Mentre capitan Salvini, in grande difficoltà, non trova di meglio che minacciare altre querele (sebbene l’Espresso neghi di essere mai stato querelato), non resta – sul fronte giudiziario – che aspettare la scelte della magistratura milanese: l’ipotesi sarebbe quella di corruzione internazionale. Sul fronte politico invece è stato aperto un vaso di Pandora.

Non è un mistero che il presidente russo Vladimir Putin – grande amico di Silvio Berlusconi, “padre adottivo” di tutti sovranisti anti Unione europea ed ex ufficiale dei servizi segreti sovietici – con il suo partito abbia stipulato ufficialmente un’alleanza con la Lega; se ne vanta persino il leader leghista, coccolato da Putin durante la recente visita in Italia. Però il “mistero” di quei 65 milioni russi pesa eccome, tanto più che si aggiunge ai 49 milioni di fondi pubblici destinati alla vecchia Lega Nord e scomparsi nel nulla: nelle casse del partito non ci sono più, in compenso la Lega si è impegnata a restituirli a rate.

Trasparenza a cinque stelle

Per ora questa vicenda viene gestita dagli alleati di governo di Salvini, i lungimiranti 5Stelle, con alterni sentimenti: è un’occasione offerta loro per cazziare/ricattare Matteo, ma è anche l’occasione per sentirsi ricordare che pure i grillini sono stati ospiti graditi dei putiniani; come testimoniano, tra l’altro, foto moscovite che mostrano i grillini Alessandro Di Battista e Manlio Di Stefano, sorridenti, durante un incontro del 2016 con il potentissimo e discusso Sergej Zheleznyak (putiniano che allora era nella lista di politici e finanzieri russi sottoposti a sanzioni dal governo degli Stati Uniti).
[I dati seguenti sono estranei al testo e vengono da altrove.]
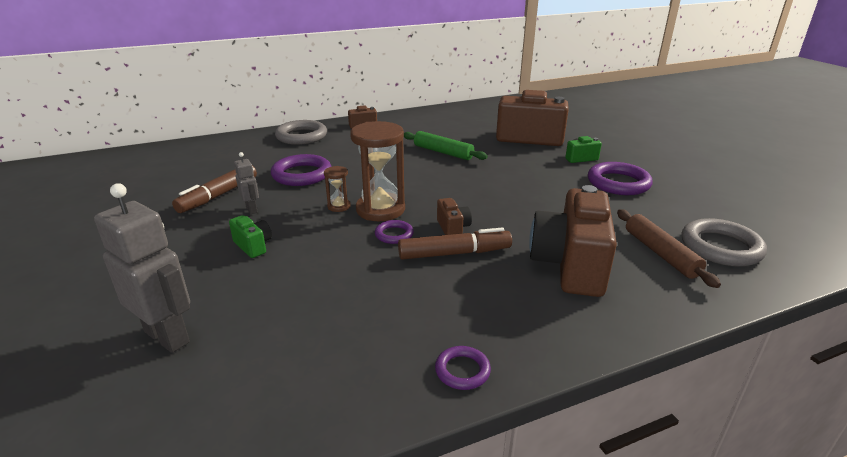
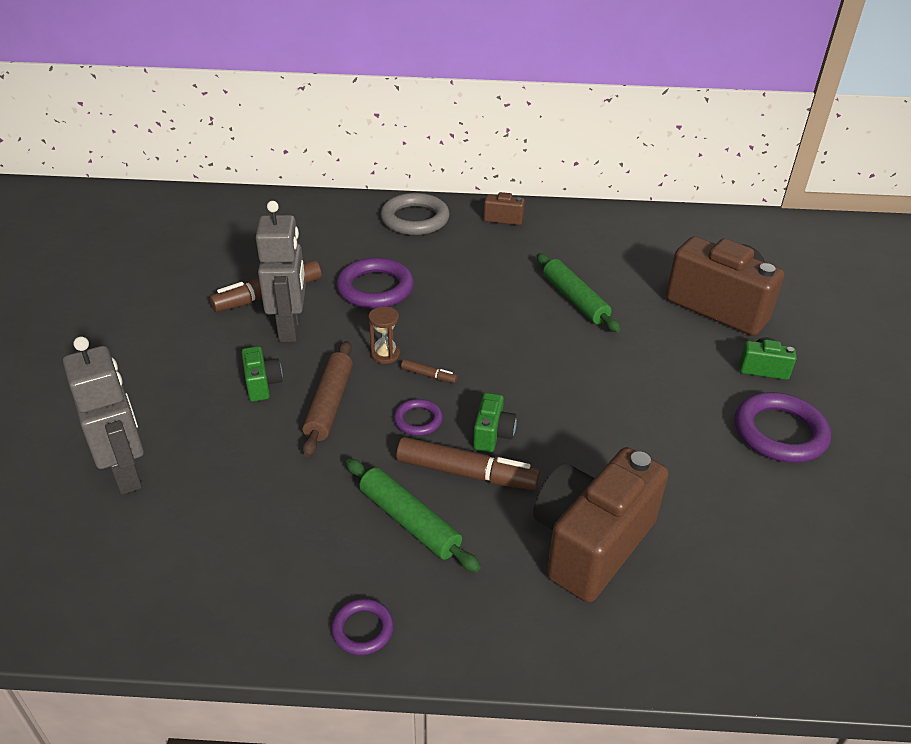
camera: 25 degrees right, 10 degrees up
(252, 209) = (290, 329): grey robot -> grey robot, size x1.93
(380, 209) = (429, 375): brown hourglass -> brown marker
(438, 292) = (409, 521): none -> green rolling pin
(453, 228) = (492, 434): brown camera -> green camera
(660, 253) = (727, 570): brown rolling pin -> brown rolling pin (329, 404)
(720, 247) = (825, 593): grey ring -> none

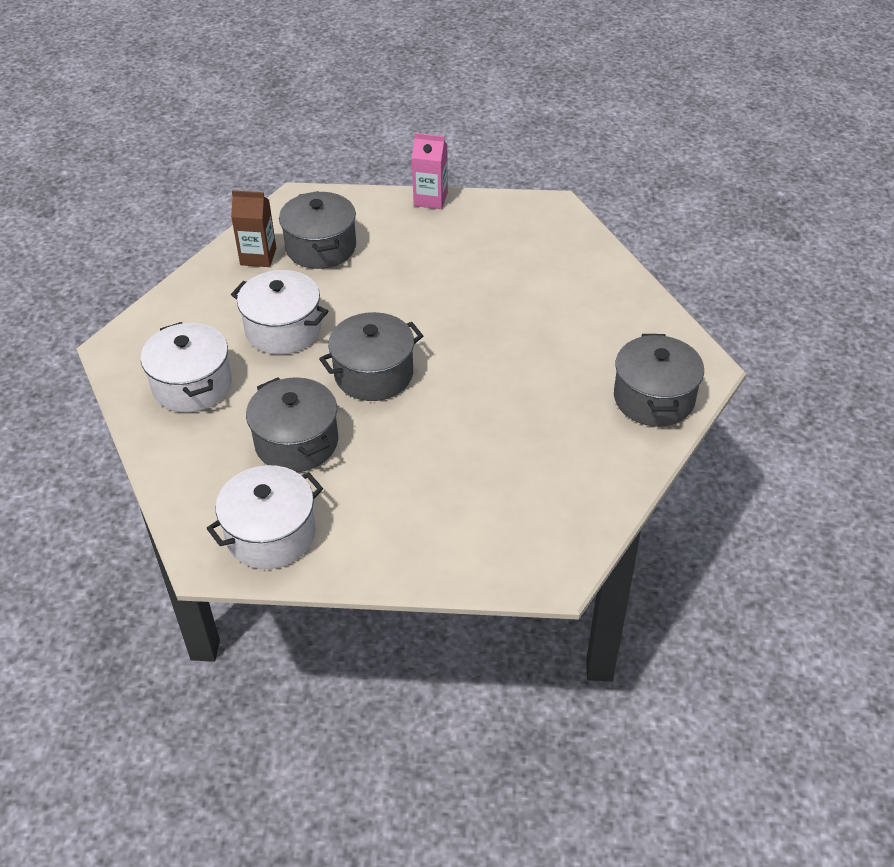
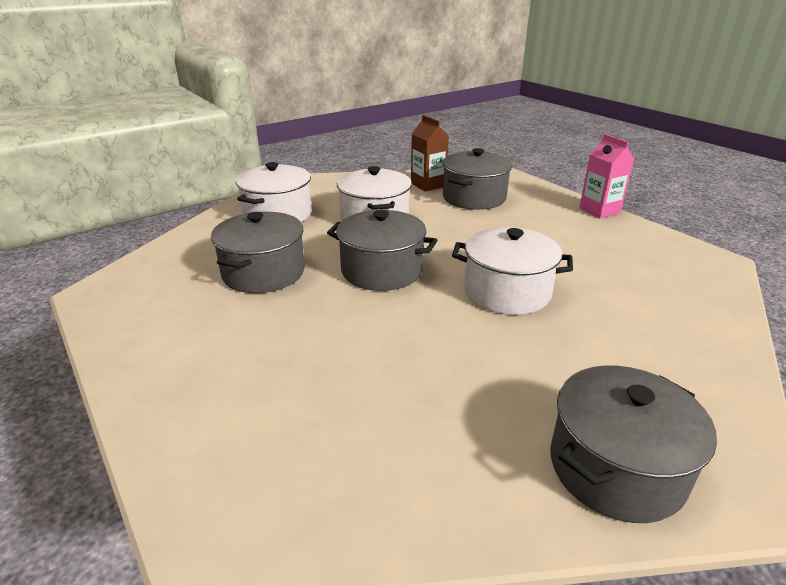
camera: 50 degrees right, 15 degrees down
(271, 534) = (144, 307): white pot -> white pot (507, 291)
Dopo aver tenuto un profilo basso, i pentastellati ora chiedono trasparenza. “Io credo che Salvini abbia detto ieri alcune cose: ci aspettiamo le azioni conseguenti. Se c’è un millantatore, va trattato da millantatore”, ha affermato Stefano Patuanelli, capogruppo M5s al Senato. A chi gli domanda se chiederanno le dimissioni di Salvini risponde: “Dimissioni o comunque chiedere a lui che chiarisca quello che è successo e perché lo ha fatto. È una situazione che va chiarita”. Di millantatori ha parlato anche il super-leghista Giancarlo Giorgetti, sottosegretario alla Presidenza del consiglio: “A me sembra che qualche fanfarone le sparava grosse e qualcuno in modo opportunistico per chissà quali fini approfitta del fanfarone per gettare discredito su Salvini”.

Le sfuriate vittimistiche e gli anatemi epocali del capo della Lega sono intanto come sempre disponibili 24 ore su 24 nelle pagine dei social network di regime, tra un travestimento da poliziotto e un reportage autobiografico sui suoi gusti gastronomici. Di certo, 65 milioni russi e 49 milioni italiani sembrano troppi anche per placare la vorace passione salviniana nei confronti della Nutella, testimoniata da vari selfie che, non dubitiamo…, la presidente Casellati definirebbe “pettegoli”. Vedremo, non resta che attendere lungo il fiume: ne devono passare ancora tanti di “pettegolezzi” sotto i ponti.